My conviction is that the term they use – ‘sustainable intensification’ – is an oxymoron, if one is using it to describe systems which continue to rely on chemical inputs. I am not against intensification per se, but I believe the only kind that really has any traction, at a time when we are beginning to discover the incredible, mysterious and complex ecosystems which comprise the world of soil, is biological intensification.

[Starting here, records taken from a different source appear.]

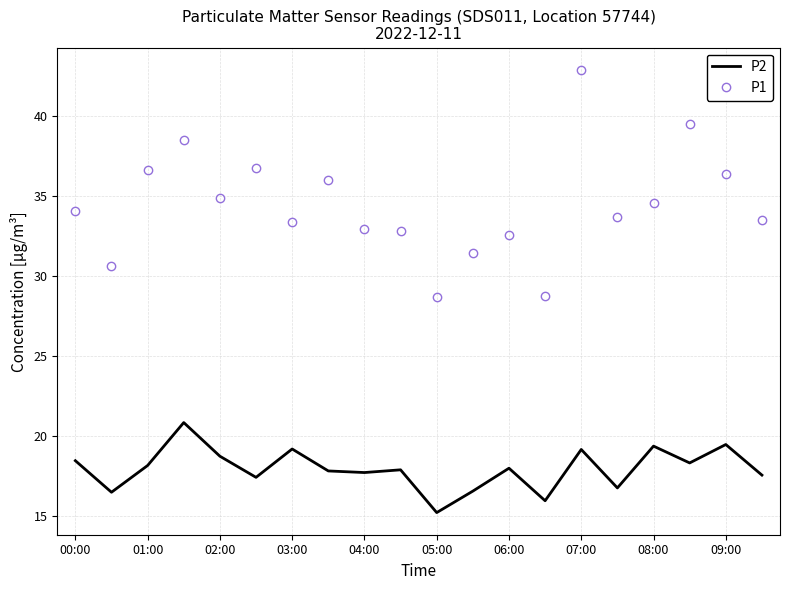

How many interior local valleys does the P2 series have?

7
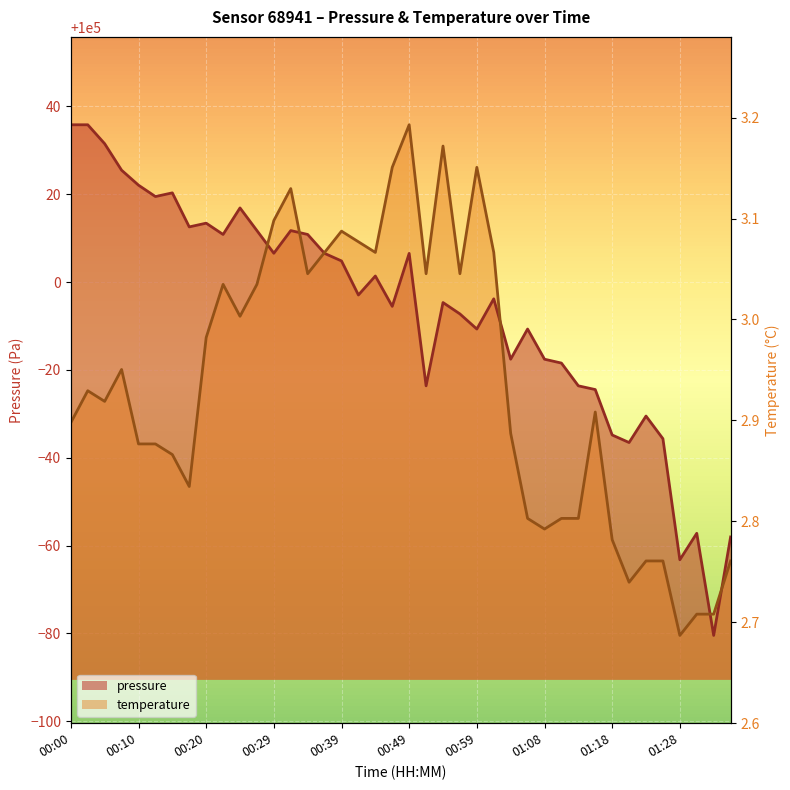

Is the value of temperature at 39 greater than the value of pressure at 12?

No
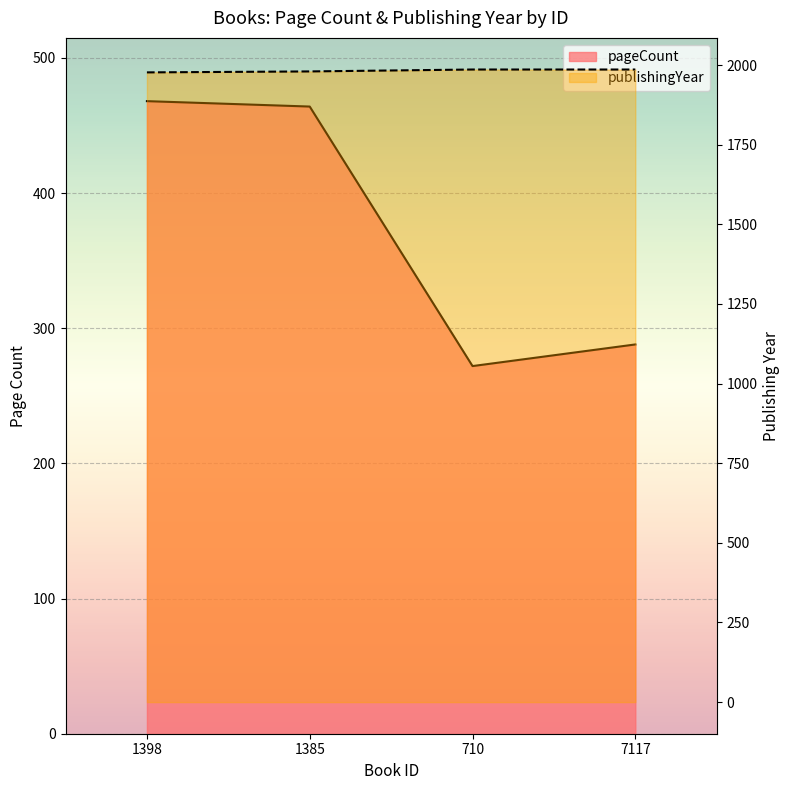

True or false: pageCount and publishingYear intersect in this chart.

False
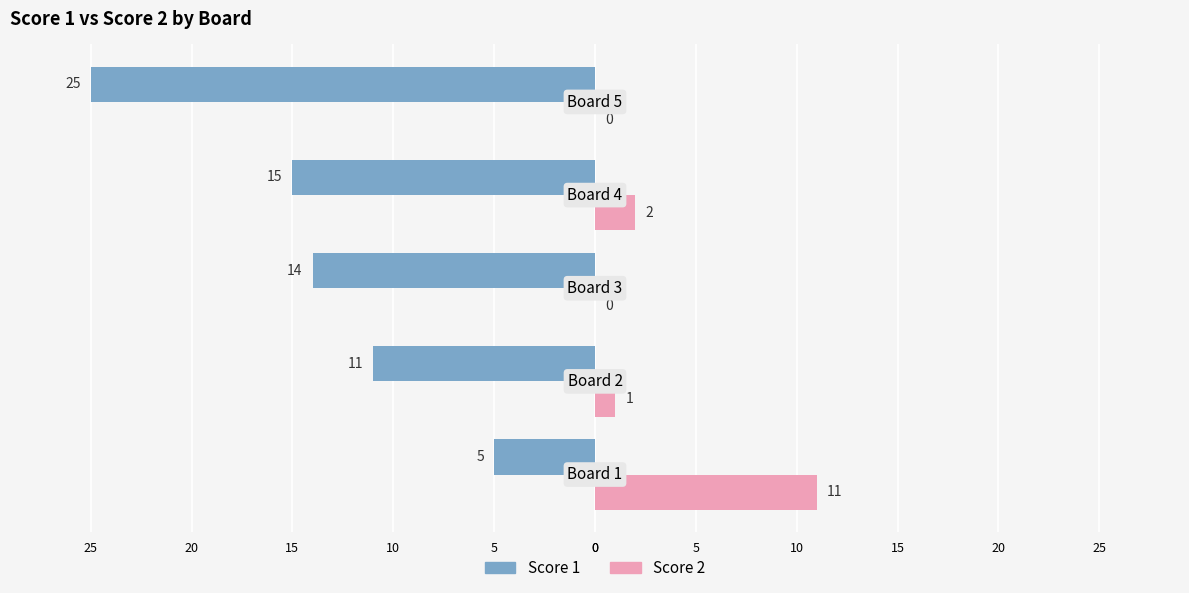

What are all the series names shown in the legend?

Score 1, Score 2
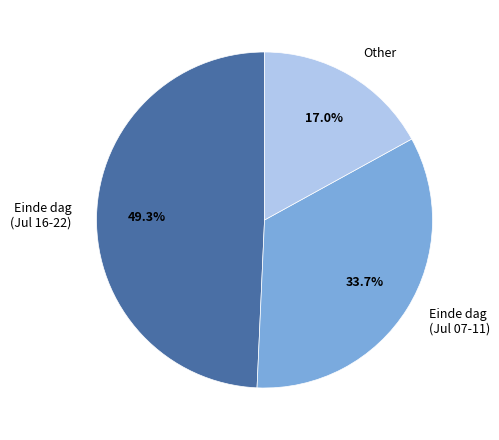

How many slices are in this pie chart?

3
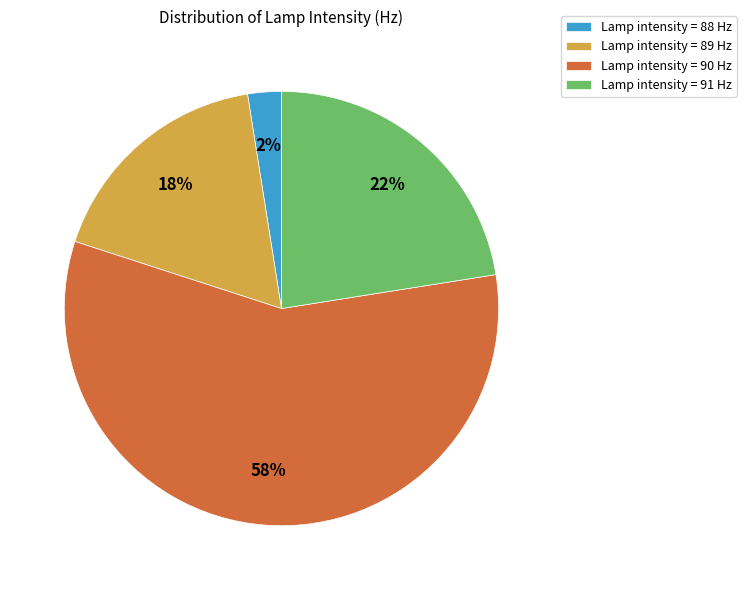

Is there any slice that represents more than half of the pie?

Yes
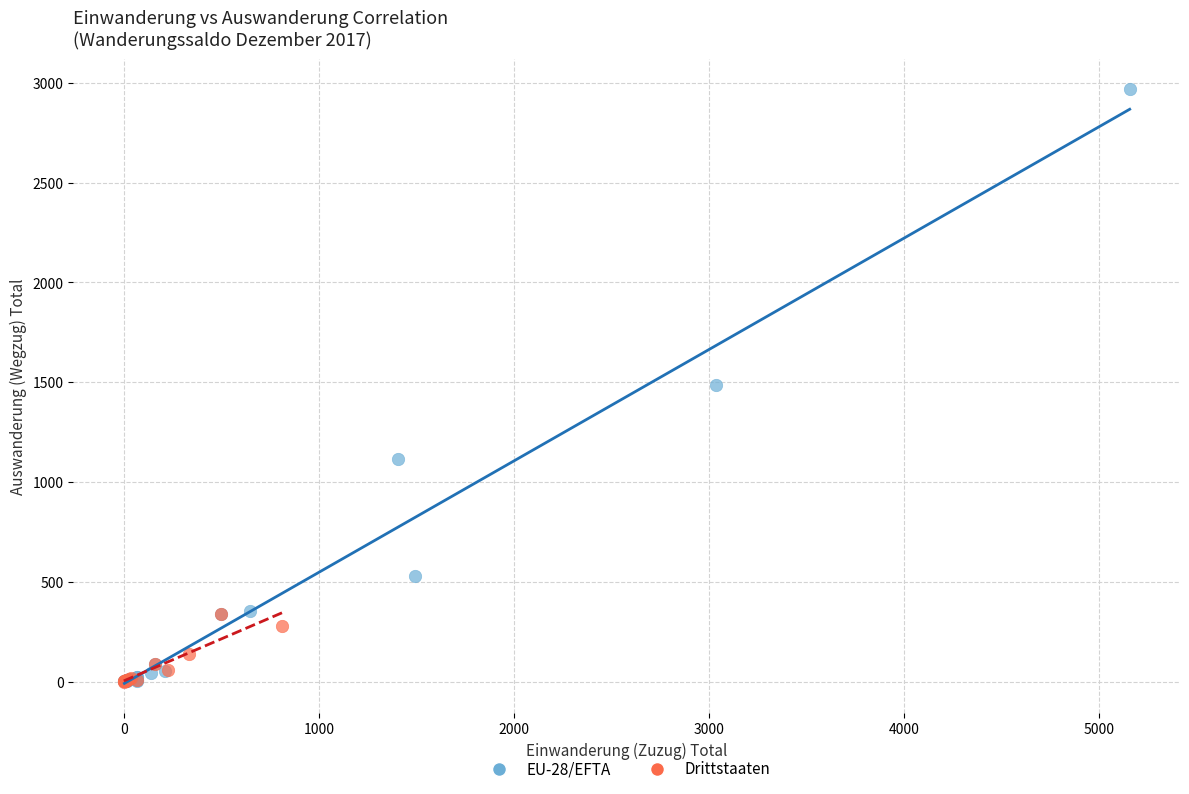

Which series contains the highest Y value?

EU-28/EFTA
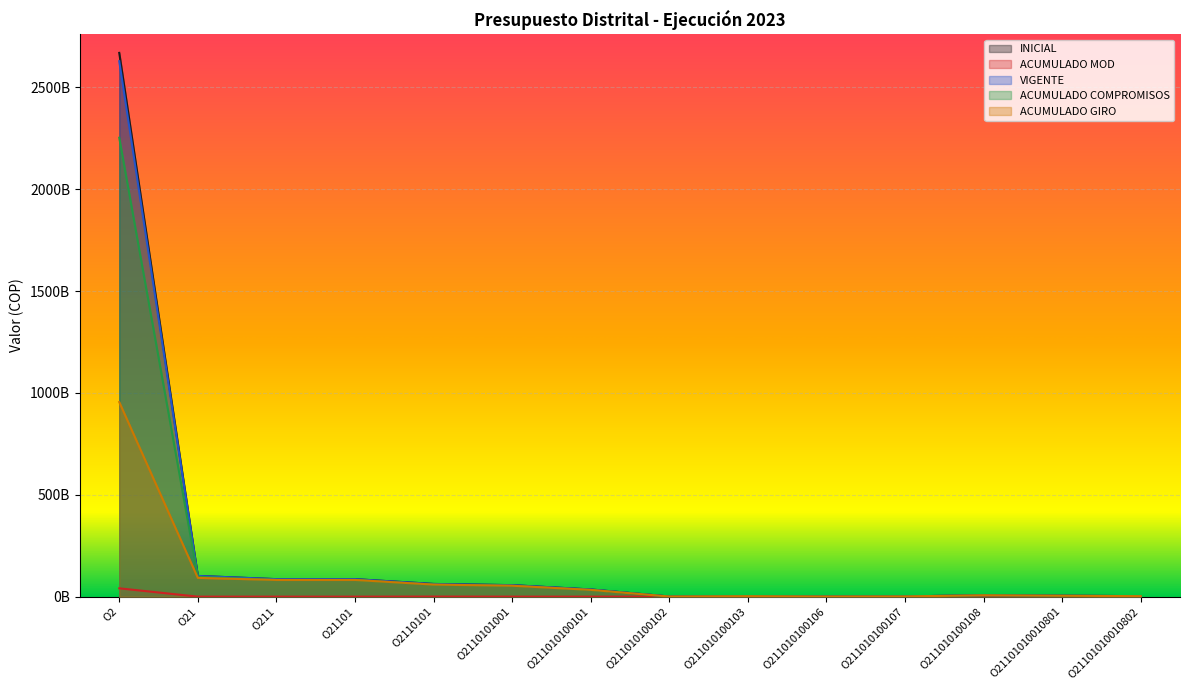

What is the difference between the highest and lowest values at O21101010010801?

4515511000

To witness an example of this, look no further than the farm of my friend and SFT Board member Peter Segger and his partner Anne Evans. They have been practising biologically based vegetable production for over 40 years on their remarkably productive organic vegetable farm, Blaencamel, just down the road from where I farm.
I am full of admiration for the remarkable achievements of Charlie Burrell and Isabella Tree at the Knepp Estate and I recognise the need for some rewilding because we have done so much damage to biodiversity. But we should think long and hard before we take too much land out of food production because this will have two serious negative consequences. It will force us to rely even more on imported food, which is often associated with significant environmental degradation in other countries and it will intensify still further the methods used on the remaining food producing land. Whether it is called ‘intensification’ or ‘sustainable intensification’ it will still depend on agrochemical inputs and create an environment that is hostile to biodiversity.
There is more work to be done to explain how and why a land sharing approach will ultimately produce the better outcome and it is my hope that other academics, some of whom I know share my views, will rise to the challenge of helping in this task. Because this debate is not yet resolved, I believe it is important that the SFT should continue to highlight the issues in our current and future communications. The debate is not merely about land sparing or land sharing, it is at the heart of the way food will be produced in future to feed the growing world population, whilst at the same time helping to address climate change and biodiversity loss.